→ Text under study
···
European venture capital firm

Index Ventures is a European venture capital firm with headquarters in London and offices in San Francisco, New York City, Geneva and Jersey.

==History==
Index Ventures has its origins in a Swiss bond-trading firm called Index Securities, founded by Gerald Rimer in 1976. In 1992, Rimer recruited his son Neil to join the firm, launching a technology investment arm that evolved into Index Ventures.

Index Ventures was officially founded in Geneva in 1996 by Neil Rimer, David Rimer and Giuseppe Zocco. The firm established its London office as its base in 2002. It began investing in Israel in 2003, and by 2005 raised €300 million for its third fund. Two years later, it raised an additional €350 million for its fourth fund, which focused 15 to 20 percent on investing in Israeli companies.

In 2012, Index closed its sixth fund, raising €350 million from limited partners to invest in technology startups across Europe, the U.S., and Israel.

“In 2014, Index Ventures announced a new early-stage fund of $550 million aimed at technology startups in Europe, the U.S., and Israel.
···
Saved entries
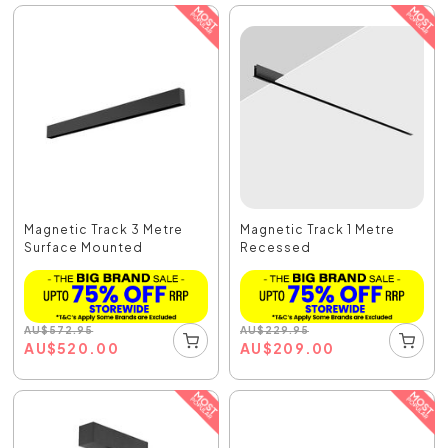
Magnetic Track 3 Metre
Magnetic Track 1 Metre
Surface Mounted
Recessed
AU
$
572.95
AU
$
229.95
AU
$
520.00
AU
$
209.00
···
→ Task requirements
[a] Write out the portion of the Index Ventures text that begins with the words "Index Ventures was" and ends with "in Israeli companies.".
[b] Write the next part of the text about Index Ventures, picking up right after its final sentence.
The listing was taken from a separate source and is unrelated to the passage on Index Ventures.

→ List of answers
[a]
Index Ventures was officially founded in Geneva in 1996 by Neil Rimer, David Rimer and Giuseppe Zocco. The firm established its London office as its base in 2002. It began investing in Israel in 2003, and by 2005 raised €300 million for its third fund. Two years later, it raised an additional €350 million for its fourth fund, which focused 15 to 20 percent on investing in Israeli companies.

[b]
In 2017, it raised €400 million for its seventh fund, focusing on companies in Europe, the U.S., and Israel.

In 2021, Index Ventures raised a total of $3.1 billion across new funds, allocating $900 million to early-stage ventures, $2 billion to growth-stage investments, and an additional $200 million toward a seed fund. The firm also closed a second seed-focused fund of $300 million in 2022.

Having focused on technology and life sciences for its first two decades, the firm spun off its life sciences business in 2016 as Medicxi Ventures, an independent venture capital firm specializing in life-sciences investments.

Index Ventures' office in San Francisco was opened in 2011, as the firm expanded to the US. The firm has offices in Geneva and Jersey and opened a New York City office in 2022.